SLAVES
In Zeiten, in denen der ursprünglich stark politisch geprägte Punk immer mehr zum Pop- und Modephänomen wird, ist die kantige und angriffslustige Inkarnation dieses Stils, den die Slaves anbieten, eine regelrechte Wohltat. Für das Duo bedeutet Punkmusik eine Rückkehr zu den Wurzeln des Genres, zu kurzen, knackigen Songs mit hymnischen Refrains und gesellschaftlich bedeutenden Inhalten. 2012 gegründet, konnten die Slaves aus Turnbridge Wells in der Grafschaft Kent zügig zahlreiche prominente Freunde gewinnen, darunter Jamie T sowie Interpol, die das Duo mit auf Tournee nahmen, oder The Libertines, mit denen die Slaves2015die Konzertbühnen teilen. Die Band, die auch auf der bedeutenden Liste „BBC Sound of 2015“ notiert war und bereits mit ihrem Debütalbum „Are You Satisfied?“ bis auf Platz 8 der UK-Charts kletterte, kündigte für den 17. August die Veröffentlichung ihres dritten Albums „Acts of Fear and Love“an. Gleich darauf geht es auf Tournee, die sie zwischen dem 21. Oktober und dem 4. November für vier Konzerte in Berlin, Hamburg, München und Köln nach Deutschland führt.
Die Nation ist im Eimer – aber Hauptsache, wir sind bereit für die nächste Party: Unter diesem durchaus sarkastisch zu verstehenden Motto stehen viele der lyrischen Ansätze in den pointierten Songs der Slaves. Mit einem feinen Sinn für britisch-schwarzen Humor nehmen sie sich selbst von dieser Oberflächlichkeit nicht aus, sondern betrachten sich als Teil dieser Kultur – um sie von innen heraus zu sezieren. Dies aber nicht mit dem für Polit-Punk gewohnten erhobenen Zeigefinger, sondern mit einer Cleverness und subtilen Angriffslust, die sich im Songwriting in gleicher Weise widerspiegelt. Mit dem Fazit: Dass Punk zu Pop wurde, lässt sich nicht mehr ändern. Dass dieser neue Pop aber gehaltlos ist, durchaus. Und ja: Man darf ruhig die Hüften bewegen und eine gute Zeit haben, muss deswegen das Nachdenken aber nicht völlig einstellen. Slaves machen damit eben zeitgemäßen Gesellschafts- statt Polit-Punk.
Es dürfte Laurie Vincent (Gitarre, Gesang) und Isaac Holman (Drums, Gesang) bei ihrer Suche nach dem optimalen Ansatz zwischen Popkultur, Gesellschaftskritik und einem ureigenen Indie-Gefühl sicher geholfen haben, dass jene abseits der großen Hipster-Zentren wie London oder Manchester geschah. Ganz auf sich selbst gestellt, konnten sie unbeeinflusst von jeder Szene ein eigenes Konzept entwickeln, das sich als ebenso kommerziell wie gesellschaftlich tragfähig erweist. Wie sehr, zeigte das Feedback auf ihre ersten beiden Alben „Are You Satisfied?“ und „Take Control“, die auf Anhieb beide in die Top 10 der UK-Charts stiegen.

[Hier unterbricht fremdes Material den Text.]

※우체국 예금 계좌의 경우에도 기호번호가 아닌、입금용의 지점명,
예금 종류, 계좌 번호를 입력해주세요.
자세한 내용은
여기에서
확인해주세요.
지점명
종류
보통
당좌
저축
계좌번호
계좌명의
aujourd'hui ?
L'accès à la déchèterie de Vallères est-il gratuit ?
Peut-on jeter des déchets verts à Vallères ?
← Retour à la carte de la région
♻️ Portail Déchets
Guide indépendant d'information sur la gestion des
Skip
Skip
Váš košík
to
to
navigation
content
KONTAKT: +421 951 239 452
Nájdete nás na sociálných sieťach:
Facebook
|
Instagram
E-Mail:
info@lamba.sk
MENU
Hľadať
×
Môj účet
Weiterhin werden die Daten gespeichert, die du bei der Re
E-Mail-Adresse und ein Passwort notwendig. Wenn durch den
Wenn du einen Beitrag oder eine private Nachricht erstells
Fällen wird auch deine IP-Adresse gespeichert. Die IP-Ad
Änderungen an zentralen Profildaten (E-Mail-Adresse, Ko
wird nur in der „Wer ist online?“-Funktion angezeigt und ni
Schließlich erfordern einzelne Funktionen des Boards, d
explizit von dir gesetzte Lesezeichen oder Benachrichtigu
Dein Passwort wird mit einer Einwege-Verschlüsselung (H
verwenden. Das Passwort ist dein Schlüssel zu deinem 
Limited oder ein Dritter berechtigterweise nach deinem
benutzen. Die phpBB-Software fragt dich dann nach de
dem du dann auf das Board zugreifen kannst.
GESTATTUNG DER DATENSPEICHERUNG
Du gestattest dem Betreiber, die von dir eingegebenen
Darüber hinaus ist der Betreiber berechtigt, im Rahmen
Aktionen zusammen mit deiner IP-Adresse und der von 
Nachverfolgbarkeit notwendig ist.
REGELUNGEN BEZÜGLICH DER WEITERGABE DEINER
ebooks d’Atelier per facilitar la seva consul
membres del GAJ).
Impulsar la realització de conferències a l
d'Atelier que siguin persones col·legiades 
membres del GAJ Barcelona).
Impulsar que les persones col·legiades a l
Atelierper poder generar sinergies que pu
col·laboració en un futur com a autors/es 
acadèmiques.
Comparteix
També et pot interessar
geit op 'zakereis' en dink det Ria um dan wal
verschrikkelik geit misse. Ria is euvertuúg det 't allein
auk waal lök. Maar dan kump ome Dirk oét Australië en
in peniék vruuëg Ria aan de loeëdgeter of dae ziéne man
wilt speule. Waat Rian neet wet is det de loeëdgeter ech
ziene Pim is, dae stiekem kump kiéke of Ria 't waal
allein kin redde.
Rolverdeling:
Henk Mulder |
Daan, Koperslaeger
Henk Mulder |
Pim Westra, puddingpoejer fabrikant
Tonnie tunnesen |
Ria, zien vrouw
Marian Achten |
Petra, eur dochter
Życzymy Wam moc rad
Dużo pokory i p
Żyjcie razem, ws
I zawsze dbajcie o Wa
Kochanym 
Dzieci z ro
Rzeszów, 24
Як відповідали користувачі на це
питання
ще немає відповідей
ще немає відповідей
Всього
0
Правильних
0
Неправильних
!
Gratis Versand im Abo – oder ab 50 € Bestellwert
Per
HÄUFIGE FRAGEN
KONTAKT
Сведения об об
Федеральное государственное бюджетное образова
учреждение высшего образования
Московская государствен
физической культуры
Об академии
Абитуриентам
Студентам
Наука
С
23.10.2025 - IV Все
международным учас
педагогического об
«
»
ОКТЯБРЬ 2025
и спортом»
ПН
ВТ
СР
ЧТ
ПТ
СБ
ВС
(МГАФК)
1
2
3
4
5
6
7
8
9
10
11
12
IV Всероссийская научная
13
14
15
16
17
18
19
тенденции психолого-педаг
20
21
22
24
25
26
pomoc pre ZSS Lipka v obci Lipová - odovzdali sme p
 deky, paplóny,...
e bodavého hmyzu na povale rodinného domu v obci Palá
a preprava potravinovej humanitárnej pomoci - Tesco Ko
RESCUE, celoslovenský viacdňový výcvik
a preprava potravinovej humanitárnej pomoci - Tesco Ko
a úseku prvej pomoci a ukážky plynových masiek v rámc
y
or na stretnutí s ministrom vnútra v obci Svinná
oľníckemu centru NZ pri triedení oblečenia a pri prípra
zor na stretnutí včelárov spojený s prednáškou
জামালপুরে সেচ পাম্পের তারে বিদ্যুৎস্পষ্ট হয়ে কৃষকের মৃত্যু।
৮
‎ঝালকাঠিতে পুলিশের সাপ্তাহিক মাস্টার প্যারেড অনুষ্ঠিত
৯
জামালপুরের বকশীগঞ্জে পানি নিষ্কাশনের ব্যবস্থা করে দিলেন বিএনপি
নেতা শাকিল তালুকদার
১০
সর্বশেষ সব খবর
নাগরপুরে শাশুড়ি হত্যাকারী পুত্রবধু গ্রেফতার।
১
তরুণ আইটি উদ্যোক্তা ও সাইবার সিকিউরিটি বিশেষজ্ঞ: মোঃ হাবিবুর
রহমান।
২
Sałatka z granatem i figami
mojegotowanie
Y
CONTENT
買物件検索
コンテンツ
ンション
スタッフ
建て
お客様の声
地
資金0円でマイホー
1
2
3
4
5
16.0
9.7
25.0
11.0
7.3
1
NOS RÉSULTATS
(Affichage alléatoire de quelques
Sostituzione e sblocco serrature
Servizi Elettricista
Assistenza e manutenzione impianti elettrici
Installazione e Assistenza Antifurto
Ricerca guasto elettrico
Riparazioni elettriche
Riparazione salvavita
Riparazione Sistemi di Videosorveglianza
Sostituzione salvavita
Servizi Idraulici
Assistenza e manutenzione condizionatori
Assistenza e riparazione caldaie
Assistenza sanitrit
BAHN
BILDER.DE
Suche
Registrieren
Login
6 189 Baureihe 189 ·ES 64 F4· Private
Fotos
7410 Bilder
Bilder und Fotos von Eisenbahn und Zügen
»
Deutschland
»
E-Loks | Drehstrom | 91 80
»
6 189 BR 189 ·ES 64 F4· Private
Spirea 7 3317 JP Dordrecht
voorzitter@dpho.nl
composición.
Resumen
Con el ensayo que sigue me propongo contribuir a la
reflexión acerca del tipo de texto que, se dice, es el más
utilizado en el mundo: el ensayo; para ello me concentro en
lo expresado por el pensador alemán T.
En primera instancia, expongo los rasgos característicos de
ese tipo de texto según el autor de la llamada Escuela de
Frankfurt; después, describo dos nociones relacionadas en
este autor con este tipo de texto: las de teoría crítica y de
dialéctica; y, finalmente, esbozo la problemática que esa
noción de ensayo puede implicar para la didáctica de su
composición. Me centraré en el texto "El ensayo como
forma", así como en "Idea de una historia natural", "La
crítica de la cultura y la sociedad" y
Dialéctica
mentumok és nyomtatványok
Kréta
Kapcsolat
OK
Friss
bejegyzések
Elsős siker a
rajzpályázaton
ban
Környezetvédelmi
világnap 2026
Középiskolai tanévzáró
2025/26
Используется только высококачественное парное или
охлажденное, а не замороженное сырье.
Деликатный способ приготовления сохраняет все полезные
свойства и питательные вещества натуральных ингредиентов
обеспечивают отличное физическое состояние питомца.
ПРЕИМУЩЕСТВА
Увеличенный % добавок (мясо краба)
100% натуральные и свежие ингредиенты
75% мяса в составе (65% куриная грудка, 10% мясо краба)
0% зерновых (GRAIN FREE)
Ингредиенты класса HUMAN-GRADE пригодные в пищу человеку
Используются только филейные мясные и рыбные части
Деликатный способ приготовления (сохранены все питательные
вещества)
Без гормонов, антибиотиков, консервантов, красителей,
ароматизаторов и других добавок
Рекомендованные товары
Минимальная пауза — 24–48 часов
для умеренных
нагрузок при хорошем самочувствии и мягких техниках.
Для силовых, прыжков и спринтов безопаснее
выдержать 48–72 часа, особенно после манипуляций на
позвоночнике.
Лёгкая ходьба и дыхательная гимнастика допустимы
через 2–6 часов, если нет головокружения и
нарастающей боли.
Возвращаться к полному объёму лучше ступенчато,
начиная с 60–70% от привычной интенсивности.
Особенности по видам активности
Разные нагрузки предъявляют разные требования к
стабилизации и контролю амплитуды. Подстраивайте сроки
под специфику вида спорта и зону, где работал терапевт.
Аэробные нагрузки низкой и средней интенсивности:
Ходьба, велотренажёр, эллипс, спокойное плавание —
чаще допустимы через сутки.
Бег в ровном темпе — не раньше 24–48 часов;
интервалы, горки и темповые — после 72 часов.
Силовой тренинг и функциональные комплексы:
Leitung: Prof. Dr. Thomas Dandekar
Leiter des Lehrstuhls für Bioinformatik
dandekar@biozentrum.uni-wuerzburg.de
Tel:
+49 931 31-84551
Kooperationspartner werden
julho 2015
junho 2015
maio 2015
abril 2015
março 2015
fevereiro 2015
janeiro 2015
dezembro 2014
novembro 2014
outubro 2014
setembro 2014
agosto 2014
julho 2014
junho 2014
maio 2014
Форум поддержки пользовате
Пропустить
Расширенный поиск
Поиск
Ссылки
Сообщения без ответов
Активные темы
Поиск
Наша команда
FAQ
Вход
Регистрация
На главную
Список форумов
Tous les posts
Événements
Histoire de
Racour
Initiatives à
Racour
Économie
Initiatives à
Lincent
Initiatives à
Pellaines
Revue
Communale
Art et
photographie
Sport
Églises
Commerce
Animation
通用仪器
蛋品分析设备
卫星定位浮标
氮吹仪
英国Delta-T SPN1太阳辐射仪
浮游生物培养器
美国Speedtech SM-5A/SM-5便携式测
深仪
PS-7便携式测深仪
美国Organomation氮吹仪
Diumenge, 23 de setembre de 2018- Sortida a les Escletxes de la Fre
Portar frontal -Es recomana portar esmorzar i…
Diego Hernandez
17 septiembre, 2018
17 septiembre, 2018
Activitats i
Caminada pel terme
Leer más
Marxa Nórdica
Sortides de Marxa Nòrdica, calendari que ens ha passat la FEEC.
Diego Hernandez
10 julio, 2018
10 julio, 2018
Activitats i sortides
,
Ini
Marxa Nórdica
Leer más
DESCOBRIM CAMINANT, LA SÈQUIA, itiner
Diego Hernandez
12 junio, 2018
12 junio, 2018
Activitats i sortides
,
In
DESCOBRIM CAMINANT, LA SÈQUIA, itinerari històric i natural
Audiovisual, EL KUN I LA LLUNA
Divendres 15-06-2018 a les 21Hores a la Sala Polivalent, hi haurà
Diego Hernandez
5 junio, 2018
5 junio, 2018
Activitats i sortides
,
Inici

Ihre weltweiten Konzerte wurden frenetisch von Fans wie Feuilletonisten gefeiert und gelten als regelrechte Messen von zeitgemäßem Punk mit Hirn und Hüftschwung. Laurie Vincent erklärte dazu: „Was für einen Grund sollte es geben, eine Show zu spielen, wenn nicht den, dass man bei jedem Zuschauer einen bleibenden Eindruck hinterlässt?“ Das alles dürfte an Intensität noch zunehmen, wenn die Slaves künftig auch die Songs ihres dritten Albums „Acts of Fear and Love“ live darbieten. Auch auf diesem Werk geht es wüst und ungezügelt zu, ein schwarzhumoriges, angriffslustiges Biest von einer Platte.